- [本文]
◆ ◆ ◆ ◆ ◆ ◆ ◆

こんにちは、モバイルクライアントグループの若宮(id:D_R_1009)です。 今年もスギ・ヒノキ花粉は辛かったです。自室でPCを見ている時間が長いこともあり、特に目が辛かった年でした。
今回はPortoで昨年11~12月ごろに対応したZendeskへのCSツール移行について書いてみたいと思います。
apps.apple.comZendesk
Zendeskは多くの企業で採用されているCSツールです。 アプリ内お問い合わせやメールによるお問い合わせ、ヘルプセンターの管理、Google Play Storeとの連携などのさまざまな対応を一箇所で対応することができます。 ※App Storeには対応していません*1
Portoではユーザーからのお問い合わせ、ユーザーへのお知らせの2つをZendeskで対応しています。 お問い合わせはZendesk Supportを、お知らせはZendesk Guideです。 Zendesk Guideと言う名前は見慣れないかもしれませんが、SlackやDiscordなどのヘルプページでも利用されています。
https://porto-book.zendesk.com/hc/ja
Zendesk Guideの利用は簡単なため、今回はZendesk Supportにチケットを作成する仕組みについて紹介します。

◆ ◆ ◆ ◆ ◆ ◆ ◆

- [資料]
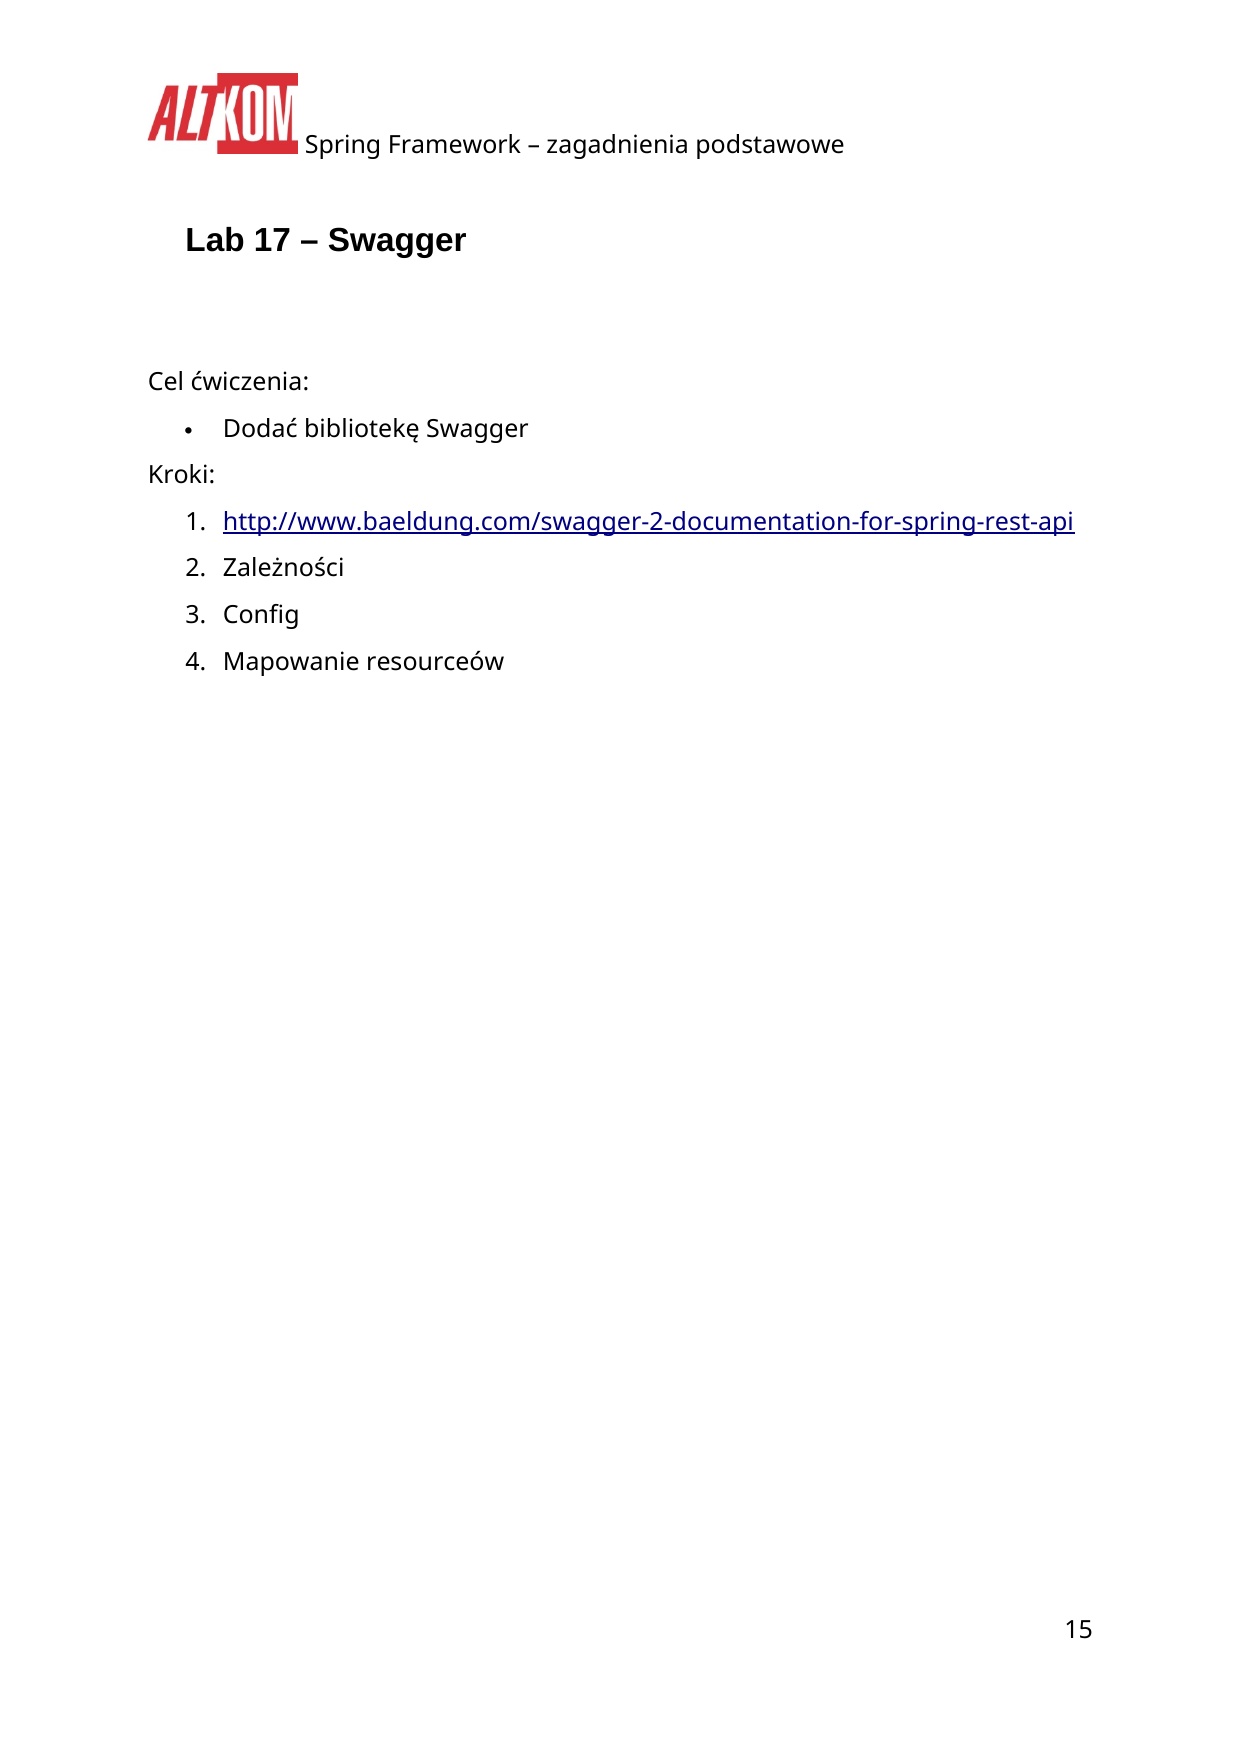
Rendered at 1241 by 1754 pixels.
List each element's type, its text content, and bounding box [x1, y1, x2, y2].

◆ ◆ ◆ ◆ ◆ ◆ ◆

- [やること] 本文を2文で要約してください。

- [解答] Portoでは昨年11~12月ごろにCSツールをZendeskへ移行し、ユーザーからのお問い合わせはZendesk Supportで、ユーザーへのお知らせはZendesk Guideで対応しています。Zendesk Guideは使うのが簡単なので、今回はZendesk Supportにチケットを作成する仕組みを紹介します。